By the way, the 9600KF has almost identical performance to a 9900K up to six cores. So you are getting the gaming performance without compromise.

You are compromising, the 9900k, still has extra threads/cores to allocate to background tasks. 

 

Already aged and on hits way out? It's literally like Intel's most recent processor release to market. I guess it's going to be hard to argue if you've made up your mind that a 9th gen Intel core CPU is obsolete.  

Refer to the above.

 

I decided to go Intel for this build for a number of reasons. Primarily the overclockability. There are currently no AMD CPUs on the market that will run a 5.0GHz overclock right out of the gate unless you start getting into exotic cooling methods. And yes, I already have an FX system that runs at 5.0GHz. Ryzen also has pitiful memory latency and far less support for highly clocked DDR4 RAM (Im running 4000MHz right now with another 4266MHz kit on the way). For me, this wasn't an "economical" build, this is something I've had planned for quite some time, and I will have you know, I chose the 9600KF over the 9900K because that's the CPU I wanted. I didn't want or need 8 cores. Nor the expensive $520 price tag that goes with it. I chose all the parts of this build for specific reasons, I'm not just trying to cover for this so called "bad purchase" by defending it. Matter of fact, I think it's most likely the people that bought a 9900K are the ones that made a mistake, because the cost / performance ratio of the 9600KF cannot be beat by another other high end Intel chip on the market.

### Tasks and exercises
1: Please duplicate the CPU discussion from "You are compromising, the" up to and including "CPU is obsolete.".
2: Answer these questions from the CPU discussion:
(a) Which processor does the 9600KF nearly match in performance up to six cores?
(b) At what memory speed is the writer running right now?
(c) At what clock speed does the writer's FX system run?
The material after the CPU discussion is separate from it.

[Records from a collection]
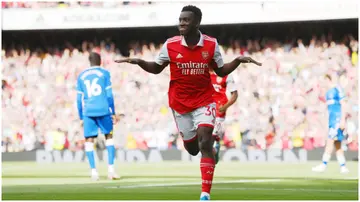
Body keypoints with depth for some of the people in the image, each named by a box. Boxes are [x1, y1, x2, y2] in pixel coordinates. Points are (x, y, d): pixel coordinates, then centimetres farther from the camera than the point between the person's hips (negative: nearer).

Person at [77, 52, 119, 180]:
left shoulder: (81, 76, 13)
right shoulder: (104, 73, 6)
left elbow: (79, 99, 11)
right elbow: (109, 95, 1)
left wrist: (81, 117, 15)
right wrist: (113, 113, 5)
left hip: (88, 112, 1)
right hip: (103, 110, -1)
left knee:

==

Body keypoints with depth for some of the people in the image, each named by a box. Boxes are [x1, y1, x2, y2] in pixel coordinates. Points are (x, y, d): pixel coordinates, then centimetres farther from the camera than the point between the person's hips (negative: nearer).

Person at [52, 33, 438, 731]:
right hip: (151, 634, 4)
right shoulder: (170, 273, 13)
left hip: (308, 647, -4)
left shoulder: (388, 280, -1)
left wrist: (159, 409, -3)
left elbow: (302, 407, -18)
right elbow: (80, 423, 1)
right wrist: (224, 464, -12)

### Answer set
1:
You are compromising, the 9900k, still has extra threads/cores to allocate to background tasks. 

 

Already aged and on hits way out? It's literally like Intel's most recent processor release to market. I guess it's going to be hard to argue if you've made up your mind that a 9th gen Intel core CPU is obsolete.

2:
(a) The 9900K
(b) 4000MHz
(c) 5.0GHz